#### Problem 1:
Answer these from the prescribed fire text, one line each:
(a) What range does the Keetch-Byram Drought Index scale cover?
(b) Which environmental conditions do fire managers consider before starting a prescribed burn?
(c) What does a high threat of wildfires mean for starting prescribed fires?

**** Source document ****

Prescribed fire is generally described as a strategically planned and carefully managed fire application used to accomplish specific conservation or land management objectives.   Prescribed fire objectives include lowering wildfire threats by reducing fuels such as dead trees and limbs, improving wildlife habitat, regenerating plants and trees, controlling vegetation such as non-native or invasive plants,and restoring ecosystems.

Benefits of Prescribed Burning, Fact Sheet, 2017

Each prescribed fire has a scientific plan prepared in advance that describes the objectives of the fire, fuels, planned size, map of the planned burn area, and the precise environmental conditions under which it will burn. Fire managers consider various environmental conditions before beginning a prescribed burn including air temperature, relative humidity, and winds. One tool some fire managers use is the Keetch-Byram Drought Index (KBDI), a drought scale ranging from 0 – 800 specifically designed to assess wildfire risk. The higher the number on the KBDI scale, the greater the threat of wildfires in a specific area.  A high threat of wildfires means prescribed fires should not be started.

**** Information given ****

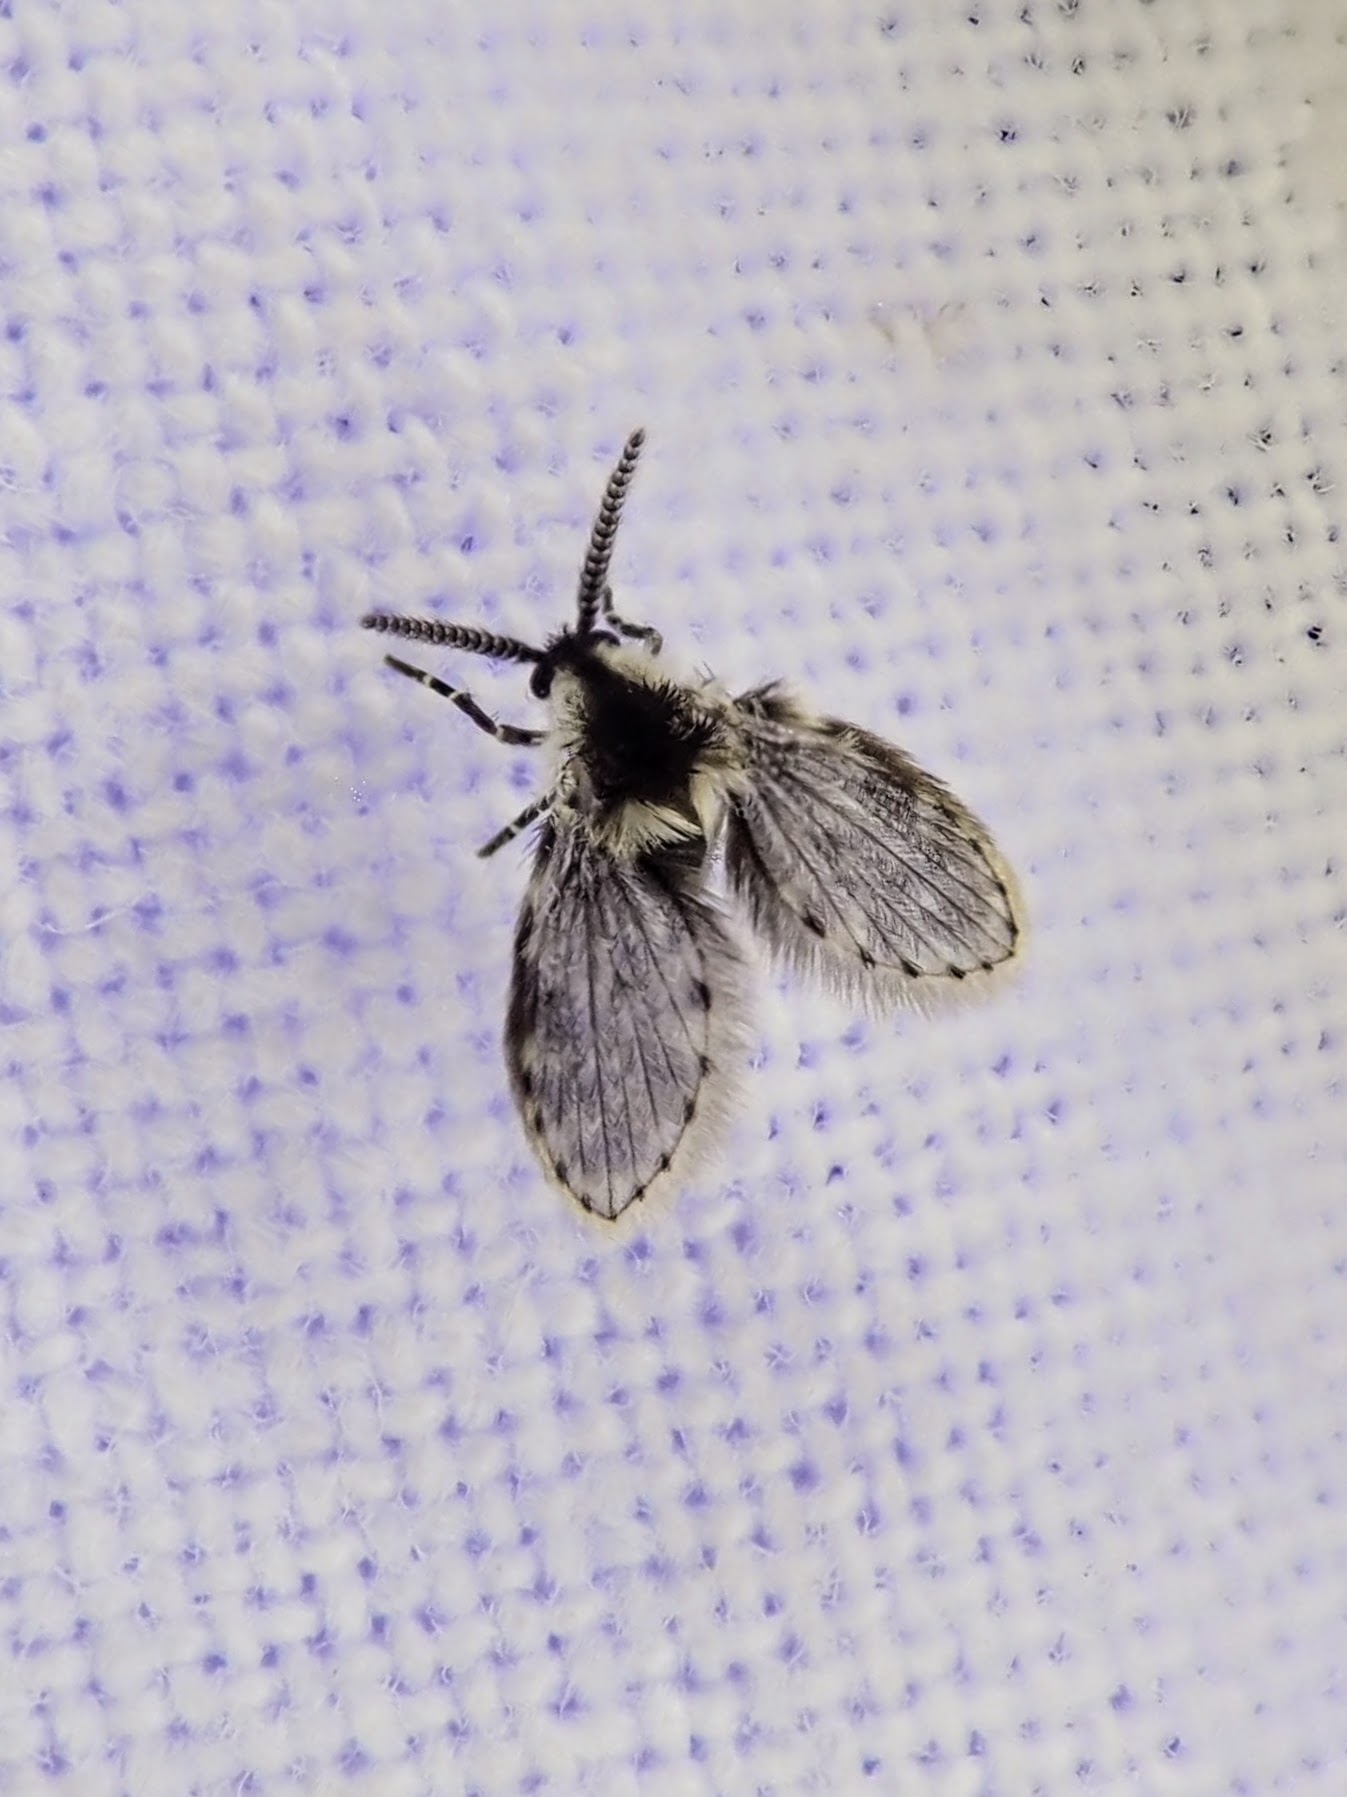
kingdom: Animalia
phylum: Arthropoda
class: Insecta
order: Diptera
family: Psychodidae
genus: Lepiseodina
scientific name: Lepiseodina
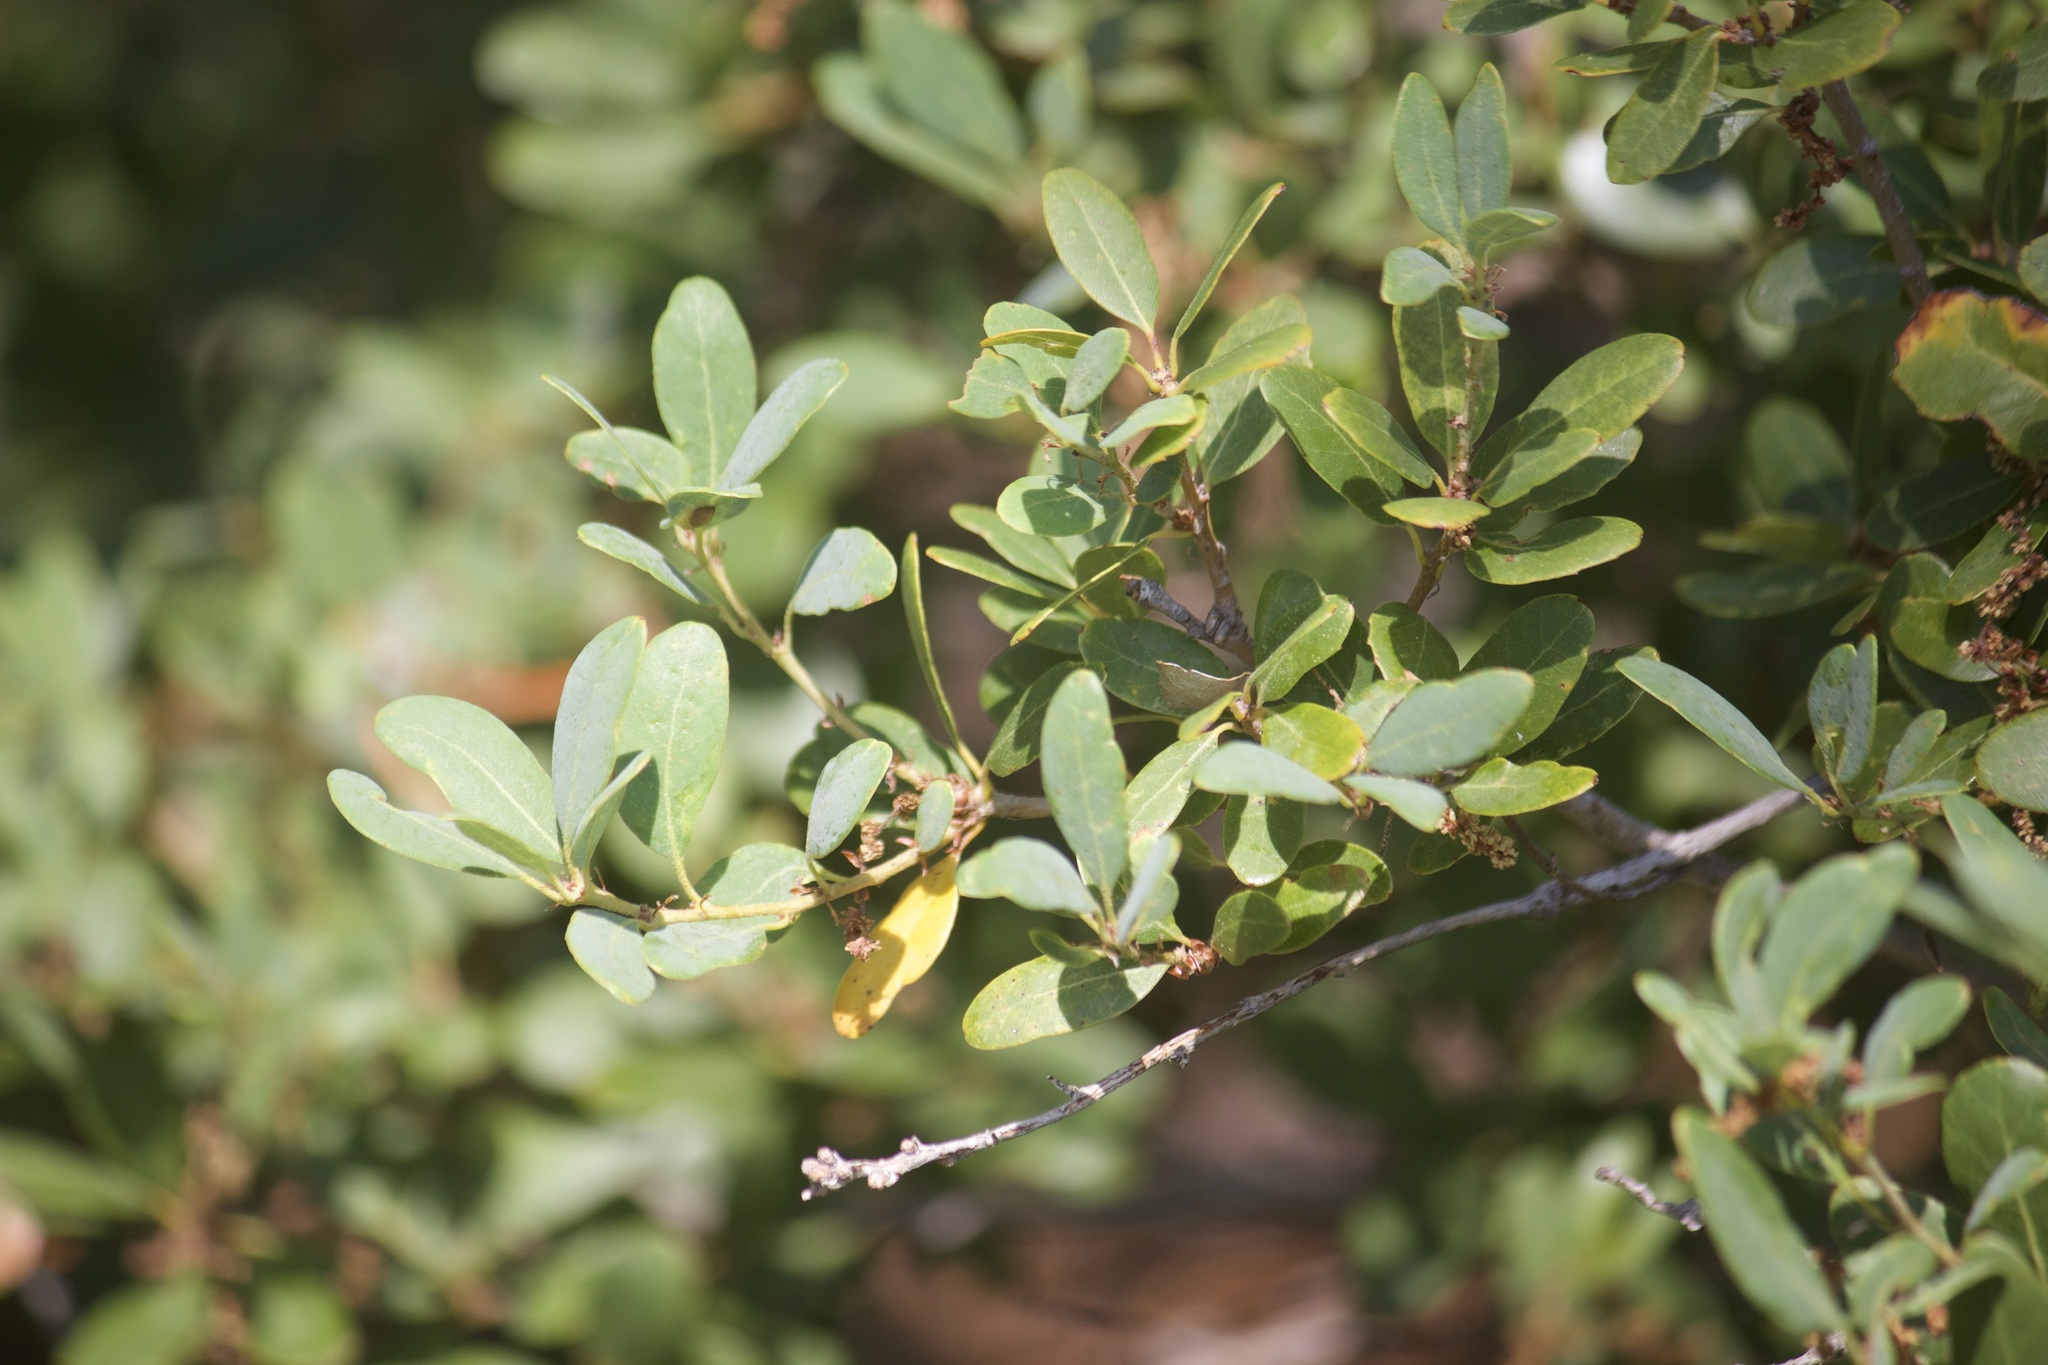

****

#### Problem 2:
Rewrite the lines of the records with "scientific name" changed to "taxon", keeping everything else the same. Omit the pictures.

#### Complete answer 1:
(a) 0 – 800
(b) Air temperature, relative humidity, and winds
(c) Prescribed fires should not be started.

#### Complete answer 2:
kingdom: Animalia
phylum: Arthropoda
class: Insecta
order: Diptera
family: Psychodidae
genus: Lepiseodina
taxon: Lepiseodina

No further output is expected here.